---------- Supplied material
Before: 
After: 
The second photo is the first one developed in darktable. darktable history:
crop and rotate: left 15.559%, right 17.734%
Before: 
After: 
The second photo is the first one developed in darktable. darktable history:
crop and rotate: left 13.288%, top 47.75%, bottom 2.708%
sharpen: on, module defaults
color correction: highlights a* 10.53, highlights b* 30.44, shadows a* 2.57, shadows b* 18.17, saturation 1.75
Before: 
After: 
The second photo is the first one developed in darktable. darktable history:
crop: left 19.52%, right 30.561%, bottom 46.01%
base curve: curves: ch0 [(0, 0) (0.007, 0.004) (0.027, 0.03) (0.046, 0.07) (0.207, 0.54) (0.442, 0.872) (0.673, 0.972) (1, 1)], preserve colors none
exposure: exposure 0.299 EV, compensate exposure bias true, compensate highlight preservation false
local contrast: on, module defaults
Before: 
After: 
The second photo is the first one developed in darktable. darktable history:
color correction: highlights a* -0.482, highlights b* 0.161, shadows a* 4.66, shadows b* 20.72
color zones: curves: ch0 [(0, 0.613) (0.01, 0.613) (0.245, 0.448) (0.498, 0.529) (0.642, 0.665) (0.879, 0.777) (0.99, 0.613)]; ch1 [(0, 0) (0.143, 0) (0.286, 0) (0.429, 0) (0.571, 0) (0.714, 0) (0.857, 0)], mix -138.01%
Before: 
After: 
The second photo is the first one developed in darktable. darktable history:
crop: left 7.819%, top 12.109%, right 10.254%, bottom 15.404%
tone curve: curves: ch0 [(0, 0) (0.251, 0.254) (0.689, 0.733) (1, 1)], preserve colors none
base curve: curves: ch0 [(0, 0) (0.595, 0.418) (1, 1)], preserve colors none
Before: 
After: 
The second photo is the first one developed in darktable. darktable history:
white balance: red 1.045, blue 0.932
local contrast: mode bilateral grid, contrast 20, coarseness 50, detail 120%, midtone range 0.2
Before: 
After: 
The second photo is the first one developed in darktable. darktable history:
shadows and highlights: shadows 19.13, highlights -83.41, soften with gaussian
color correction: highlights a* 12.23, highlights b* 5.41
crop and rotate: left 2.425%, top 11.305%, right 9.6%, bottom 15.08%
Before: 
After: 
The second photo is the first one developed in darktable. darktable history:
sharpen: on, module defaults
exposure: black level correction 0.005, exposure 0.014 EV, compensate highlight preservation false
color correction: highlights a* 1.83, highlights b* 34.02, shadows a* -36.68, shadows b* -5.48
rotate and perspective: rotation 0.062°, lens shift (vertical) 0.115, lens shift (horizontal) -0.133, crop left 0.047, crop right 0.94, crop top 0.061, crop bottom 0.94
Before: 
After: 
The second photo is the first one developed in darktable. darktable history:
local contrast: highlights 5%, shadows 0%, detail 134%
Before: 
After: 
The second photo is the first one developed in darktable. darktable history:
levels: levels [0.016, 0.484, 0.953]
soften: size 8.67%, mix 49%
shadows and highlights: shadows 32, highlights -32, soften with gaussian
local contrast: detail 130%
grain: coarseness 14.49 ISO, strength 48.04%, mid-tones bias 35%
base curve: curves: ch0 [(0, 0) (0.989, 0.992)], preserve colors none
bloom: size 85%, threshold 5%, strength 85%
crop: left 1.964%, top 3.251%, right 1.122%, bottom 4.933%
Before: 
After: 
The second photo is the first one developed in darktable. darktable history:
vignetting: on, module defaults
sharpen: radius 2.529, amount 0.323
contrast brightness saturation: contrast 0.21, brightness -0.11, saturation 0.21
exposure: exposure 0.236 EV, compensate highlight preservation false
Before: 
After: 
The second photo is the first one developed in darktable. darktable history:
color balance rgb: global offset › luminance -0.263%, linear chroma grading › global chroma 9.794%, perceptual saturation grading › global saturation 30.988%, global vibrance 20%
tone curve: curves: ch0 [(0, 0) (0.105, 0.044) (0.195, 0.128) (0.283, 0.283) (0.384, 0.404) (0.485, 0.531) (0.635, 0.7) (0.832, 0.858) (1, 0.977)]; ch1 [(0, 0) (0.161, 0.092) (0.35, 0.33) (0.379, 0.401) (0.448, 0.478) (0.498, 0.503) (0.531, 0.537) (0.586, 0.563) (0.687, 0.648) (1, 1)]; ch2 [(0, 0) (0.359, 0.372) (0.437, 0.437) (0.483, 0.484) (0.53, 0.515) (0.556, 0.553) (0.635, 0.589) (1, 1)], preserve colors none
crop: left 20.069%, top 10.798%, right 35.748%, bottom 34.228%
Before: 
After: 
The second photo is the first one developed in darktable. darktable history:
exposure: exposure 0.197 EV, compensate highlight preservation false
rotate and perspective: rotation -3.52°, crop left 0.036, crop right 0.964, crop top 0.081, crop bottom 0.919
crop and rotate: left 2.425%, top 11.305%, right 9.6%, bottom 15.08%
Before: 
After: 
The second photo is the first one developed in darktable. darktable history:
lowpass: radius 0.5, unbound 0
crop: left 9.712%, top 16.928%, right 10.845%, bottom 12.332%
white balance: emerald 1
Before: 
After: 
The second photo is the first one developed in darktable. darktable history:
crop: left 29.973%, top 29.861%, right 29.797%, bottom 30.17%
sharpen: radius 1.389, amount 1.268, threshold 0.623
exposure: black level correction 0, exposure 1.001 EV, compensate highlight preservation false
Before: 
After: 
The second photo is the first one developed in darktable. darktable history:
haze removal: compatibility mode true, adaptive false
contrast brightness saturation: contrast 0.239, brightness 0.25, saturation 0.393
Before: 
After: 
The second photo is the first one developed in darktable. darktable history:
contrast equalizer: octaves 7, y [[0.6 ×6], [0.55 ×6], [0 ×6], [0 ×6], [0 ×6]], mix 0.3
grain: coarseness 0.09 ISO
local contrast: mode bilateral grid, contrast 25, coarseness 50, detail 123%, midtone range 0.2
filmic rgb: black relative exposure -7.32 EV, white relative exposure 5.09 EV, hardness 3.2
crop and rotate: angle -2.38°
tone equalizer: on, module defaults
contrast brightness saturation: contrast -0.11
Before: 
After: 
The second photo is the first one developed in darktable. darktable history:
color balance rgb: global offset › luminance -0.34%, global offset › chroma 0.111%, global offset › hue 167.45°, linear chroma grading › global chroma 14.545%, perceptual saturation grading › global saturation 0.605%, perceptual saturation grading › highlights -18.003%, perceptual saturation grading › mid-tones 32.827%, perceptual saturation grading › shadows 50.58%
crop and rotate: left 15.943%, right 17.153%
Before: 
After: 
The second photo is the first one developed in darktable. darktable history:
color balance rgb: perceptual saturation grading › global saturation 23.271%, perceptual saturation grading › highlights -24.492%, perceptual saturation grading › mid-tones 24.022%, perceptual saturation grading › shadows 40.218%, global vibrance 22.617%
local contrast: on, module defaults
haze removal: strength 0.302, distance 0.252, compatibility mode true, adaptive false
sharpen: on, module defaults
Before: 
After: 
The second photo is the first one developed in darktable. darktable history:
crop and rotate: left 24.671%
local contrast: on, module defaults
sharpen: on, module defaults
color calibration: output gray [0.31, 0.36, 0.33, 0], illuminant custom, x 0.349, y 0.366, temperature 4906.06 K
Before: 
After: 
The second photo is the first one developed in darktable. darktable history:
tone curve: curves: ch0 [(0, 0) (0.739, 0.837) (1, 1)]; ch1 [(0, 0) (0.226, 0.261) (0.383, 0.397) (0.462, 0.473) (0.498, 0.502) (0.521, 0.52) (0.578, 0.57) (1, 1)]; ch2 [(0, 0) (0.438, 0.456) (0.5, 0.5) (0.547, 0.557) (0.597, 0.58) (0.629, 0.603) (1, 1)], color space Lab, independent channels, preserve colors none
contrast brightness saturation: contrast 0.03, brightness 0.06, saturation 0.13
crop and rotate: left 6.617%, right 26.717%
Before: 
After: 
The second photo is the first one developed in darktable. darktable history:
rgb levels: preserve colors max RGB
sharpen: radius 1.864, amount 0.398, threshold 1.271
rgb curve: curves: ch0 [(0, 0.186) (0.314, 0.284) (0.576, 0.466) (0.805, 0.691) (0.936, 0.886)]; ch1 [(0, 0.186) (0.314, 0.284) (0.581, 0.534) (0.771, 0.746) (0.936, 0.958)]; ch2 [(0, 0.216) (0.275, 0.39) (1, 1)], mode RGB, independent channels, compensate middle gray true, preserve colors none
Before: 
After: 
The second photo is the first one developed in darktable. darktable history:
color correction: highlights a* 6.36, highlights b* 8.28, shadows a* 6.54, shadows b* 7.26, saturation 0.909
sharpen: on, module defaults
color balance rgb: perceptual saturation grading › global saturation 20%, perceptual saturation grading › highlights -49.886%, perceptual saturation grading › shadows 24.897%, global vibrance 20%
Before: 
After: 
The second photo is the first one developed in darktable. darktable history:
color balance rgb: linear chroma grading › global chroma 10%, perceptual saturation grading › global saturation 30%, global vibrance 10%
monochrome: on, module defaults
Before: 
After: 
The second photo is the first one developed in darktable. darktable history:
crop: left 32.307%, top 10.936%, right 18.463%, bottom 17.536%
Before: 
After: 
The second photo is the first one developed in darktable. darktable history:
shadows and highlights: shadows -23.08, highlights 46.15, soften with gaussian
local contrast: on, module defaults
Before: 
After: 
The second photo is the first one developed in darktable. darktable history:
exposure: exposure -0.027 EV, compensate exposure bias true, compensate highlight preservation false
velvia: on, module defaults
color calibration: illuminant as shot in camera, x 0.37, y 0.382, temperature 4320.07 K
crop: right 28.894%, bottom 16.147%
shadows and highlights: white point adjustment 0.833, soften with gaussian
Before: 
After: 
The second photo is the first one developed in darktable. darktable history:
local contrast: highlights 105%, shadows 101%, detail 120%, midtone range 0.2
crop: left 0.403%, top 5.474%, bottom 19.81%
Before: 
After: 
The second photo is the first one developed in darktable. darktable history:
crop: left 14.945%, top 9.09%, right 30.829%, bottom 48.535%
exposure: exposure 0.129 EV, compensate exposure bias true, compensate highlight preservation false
--------------------
> What the task asks:
Put the items from the very beginning through the line containing "crop and rotate: left 15.559%, right 17.734%", inclusive, into a JSON list of strings, with one string per line and blank lines omitted.

> Exercise answer:
[
  "Before: ",
  "After: ",
  "The second photo is the first one developed in darktable. darktable history:",
  "crop and rotate: left 15.559%, right 17.734%"
]